Если консервативное римское общество можно охарактеризовать как верующее по меньшей мере в магию, то в указанную эпоху оно становится условно рациональным. «Условно» — поскольку в кровавой вакханалии социальных катаклизмов невозможно найти ничего рационального. Но в то же время возрастает интерес к инженерии и технике, к картографии и хирургии, основанной на точном знании человеческой анатомии. Трактаты Витрувия и Галена, «Естественная история» Плиния Старшего и подробнейшая карта империи, составленная Агриппой{6}, поэма Тита Лукреция Кара «О природе вещей» и философские трактаты Цицерона («О дивинации», «О природе богов») — разнообразные грани стремления к рационализму на основе верифицируемых эмпирических данных.
Совершенное Тело
Оппозиция этой идеальной категории Античности почти неведома [Фуко]. В каком–то смысле производящему потомство и дарующему наслаждениесовершенному человеческому телу противостоит архаическое «неоскверненное» тело весталки–девственницы и, возможно, пренебрежение любыми проявлениями телесности у философов–киников. Однако подлинный отказ от Совершенного Тела в пользу идеализированного духа появится только у христиан, испытавших воздействие иудейских и манихейских табу, в которых тело и душа, материя и дух противопоставляются с особым рвением.

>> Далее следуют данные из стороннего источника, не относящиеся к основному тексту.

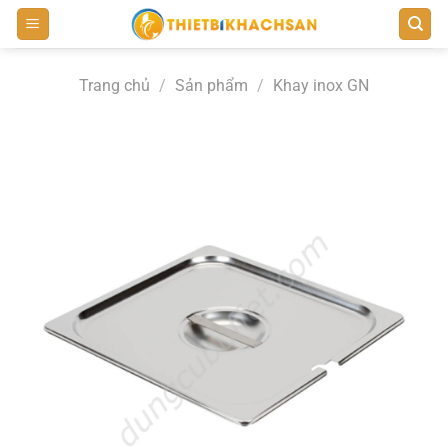
Bỏ
qua
nội
Trang chủ
/
Sản phẩm
/
Khay inox GN
dung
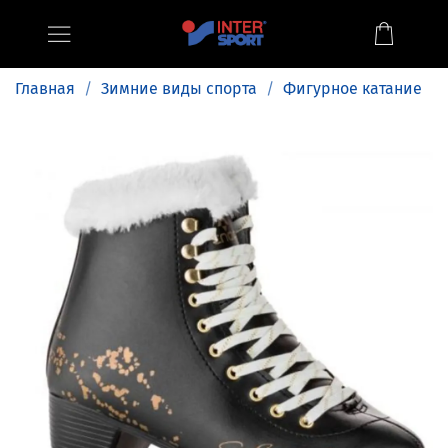
Главная
Зимние виды спорта
Фигурное катание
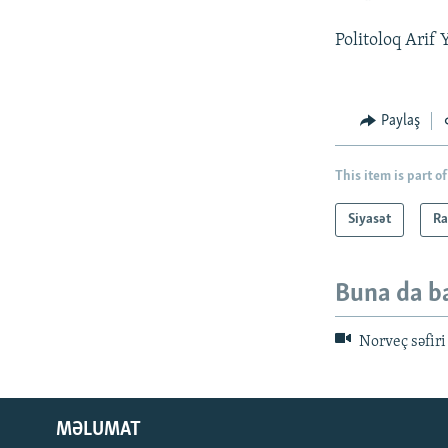
Politoloq Arif
Paylaş
This item is part of
Siyasət
Ra
Buna da b
Norveç səfiri
MƏLUMAT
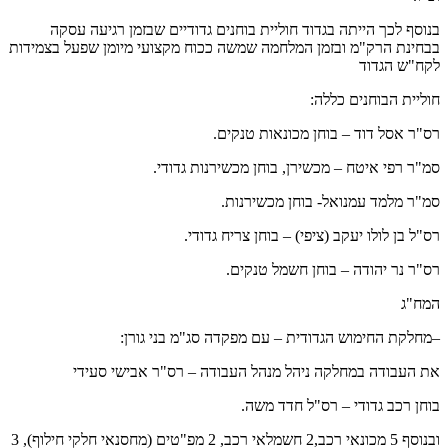
בנוסף לכך הייתה בגדוד חוליית בוחנים גדודיים שבזמן רגיעה עסקה
בבחינת הרק"מ ובזמן המלחמה שמשה ככוח מקצועי מיומן שפעל בצמידות
לקח"ש הגדוד
חוליית הבוחנים כללה:
רס"ר אסל דוד – בוחן מכונאות טנקים.
סמ"ר רפי איטח – מכשירן, בוחן מכשירנות גדודי.
סמ"ר מלמד עמנואל- בוחן מכשירנות.
רס"ל בן לולו יעקב (ציפי) – בוחן צריח גדודי.
רס"ר נר יהודה – בוחן חשמל טנקים.
המח"ג
–מחלקת החימוש הגדודית – עם מפקדה סג"מ בני גורן:
את העבודה במחלקה ניהל מנהל העבודה – רס"ר אבישי סעידי
בוחן רכב גדודי – רס"ל חדד משה.
ובנוסף 5 מכונאי רכב,2 חשמלאי רכב, 2 מפ"טים (מחסנאי חלקי חילוף), 3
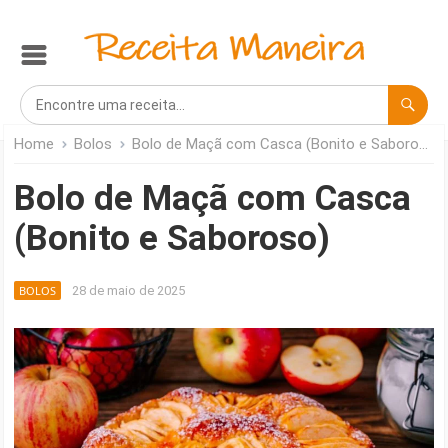
Home
Bolos
Bolo de Maçã com Casca (Bonito e Saboroso)
Bolo de Maçã com Casca
(Bonito e Saboroso)
BOLOS
28 de maio de 2025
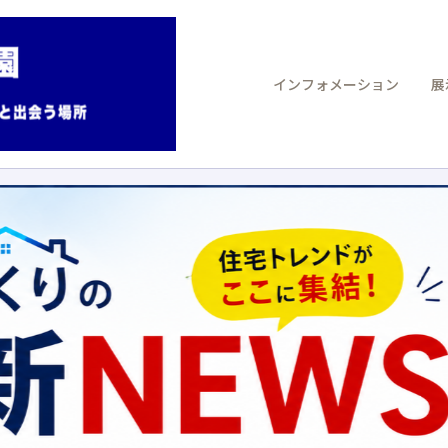
インフォメーション
展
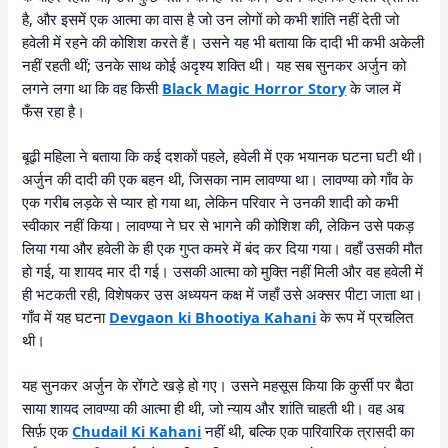
है, और इसमें एक आत्मा का वास है जो उन लोगों को कभी शांति नहीं देती जो
हवेली में रहने की कोशिश करते हैं। उसने यह भी बताया कि दादी भी कभी अकेली
नहीं रहती थीं; उनके साथ कोई अदृश्य शक्ति थी। यह सब सुनकर अर्जुन को
लगने लगा था कि वह किसी
Black Magic Horror Story
के जाल में
फँस रहा है।
बूढ़ी महिला ने बताया कि कई दशकों पहले, हवेली में एक भयानक घटना घटी थी।
अर्जुन की दादी की एक बहन थी, जिसका नाम लावण्या था। लावण्या को गाँव के
एक गरीब लड़के से प्यार हो गया था, लेकिन परिवार ने उनकी शादी को कभी
स्वीकार नहीं किया। लावण्या ने घर से भागने की कोशिश की, लेकिन उसे पकड़
लिया गया और हवेली के ही एक गुप्त कमरे में बंद कर दिया गया। वहाँ उसकी मौत
हो गई, या शायद मार दी गई। उसकी आत्मा को मुक्ति नहीं मिली और वह हवेली में
ही भटकती रही, विशेषकर उस अध्ययन कक्ष में जहाँ उसे अक्सर पीटा जाता था।
गाँव में यह घटना
Devgaon ki Bhootiya Kahani
के रूप में प्रचलित
थी।
यह सुनकर अर्जुन के रोंगटे खड़े हो गए। उसने महसूस किया कि कुर्सी पर बैठा
साया शायद लावण्या की आत्मा ही थी, जो न्याय और शांति चाहती थी। वह अब
सिर्फ़ एक
Chudail Ki Kahani
नहीं थी, बल्कि एक पारिवारिक त्रासदी का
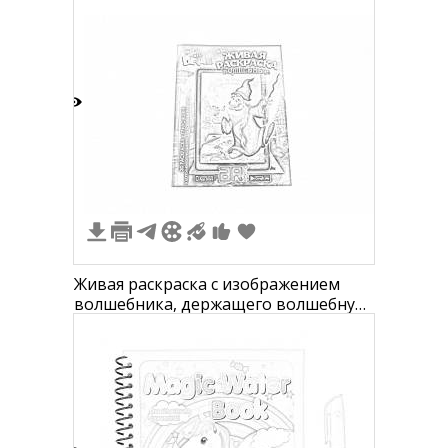
0
Живая раскраска с изображением
волшебника, держащего волшебную
палочку и стоящего рядом с
магической книгой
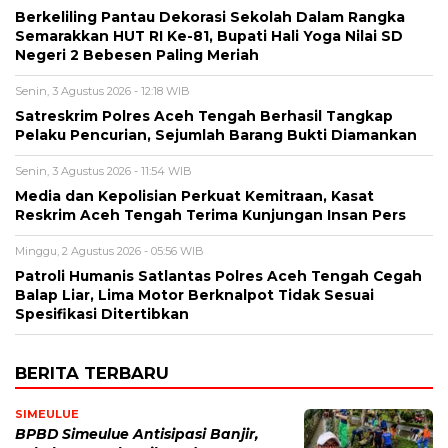
Berkeliling Pantau Dekorasi Sekolah Dalam Rangka
Semarakkan HUT RI Ke-81, Bupati Hali Yoga Nilai SD
Negeri 2 Bebesen Paling Meriah
Senin, 3 Agustus 2026 - 12:18 WIB
Satreskrim Polres Aceh Tengah Berhasil Tangkap
Pelaku Pencurian, Sejumlah Barang Bukti Diamankan
Senin, 3 Agustus 2026 - 11:54 WIB
Media dan Kepolisian Perkuat Kemitraan, Kasat
Reskrim Aceh Tengah Terima Kunjungan Insan Pers
Minggu, 2 Agustus 2026 - 05:56 WIB
Patroli Humanis Satlantas Polres Aceh Tengah Cegah
Balap Liar, Lima Motor Berknalpot Tidak Sesuai
Spesifikasi Ditertibkan
BERITA TERBARU
SIMEULUE
BPBD Simeulue Antisipasi Banjir,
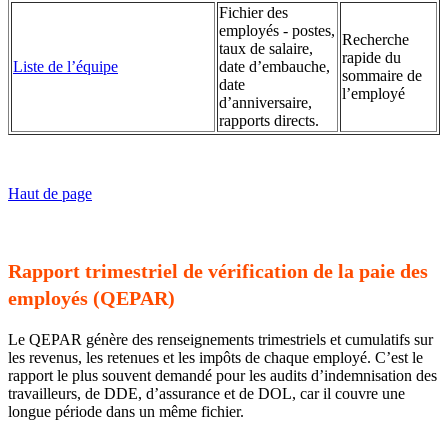
Fichier des
employés - postes,
Recherche
taux de salaire,
rapide du
Liste de l’équipe
date d’embauche,
sommaire de
date
l’employé
d’anniversaire,
rapports directs.
Haut de page
Rapport trimestriel de vérification de la paie des
employés (QEPAR)
Le QEPAR génère des renseignements trimestriels et cumulatifs sur
les revenus, les retenues et les impôts de chaque employé. C’est le
rapport le plus souvent demandé pour les audits d’indemnisation des
travailleurs, de DDE, d’assurance et de DOL, car il couvre une
longue période dans un même fichier.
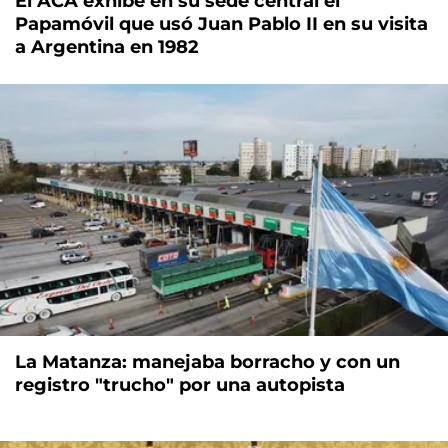
El ACA exhibe en su sede central el
Papamóvil que usó Juan Pablo II en su visita
a Argentina en 1982
La Matanza: manejaba borracho y con un
registro "trucho" por una autopista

Повсеместно распространенной в Античности является убежденность, что человеческое тело должно быть здоровым, красивым и, предпочтительно, молодым. Эстетические идеалы Античности являются общим местом как фундаментальных историко–культурных исследований (А.Ф. Лосев), так и популярных, но классических работ (И. Тэн). Отдельно останавливаться на них мы не будем. Заметим только, что Совершенное Тело здесь принимается нами в расширительной трактовке, с учетом шпенглерианских представлений о теле как ведущем символе аполлонической культуры вообще, то есть в горизонт этого понятия попадают также такие вторичные черты ментальности, как тяга к геометризму, гармоничной пропорциональности, спекулятивные представления о боге как об идеальной сфере и т. д. «Тенденция греков осмысливать мир как замкнутое в себе пространство, — указывает М. Бубер, — в котором человеку отведено постоянное место, нашла свое завершение в геоцентрической системе Аристотеля. Гегемония чувства и зрения (выделенный курсив мой — А. З.)… господствует и в его философии… при Аристотеле оптическая картина мира познает свою предельно четкую реализацию, как мир вещей, и человек теперь — вещь среди этих вещей мира…» [Бубер, 13]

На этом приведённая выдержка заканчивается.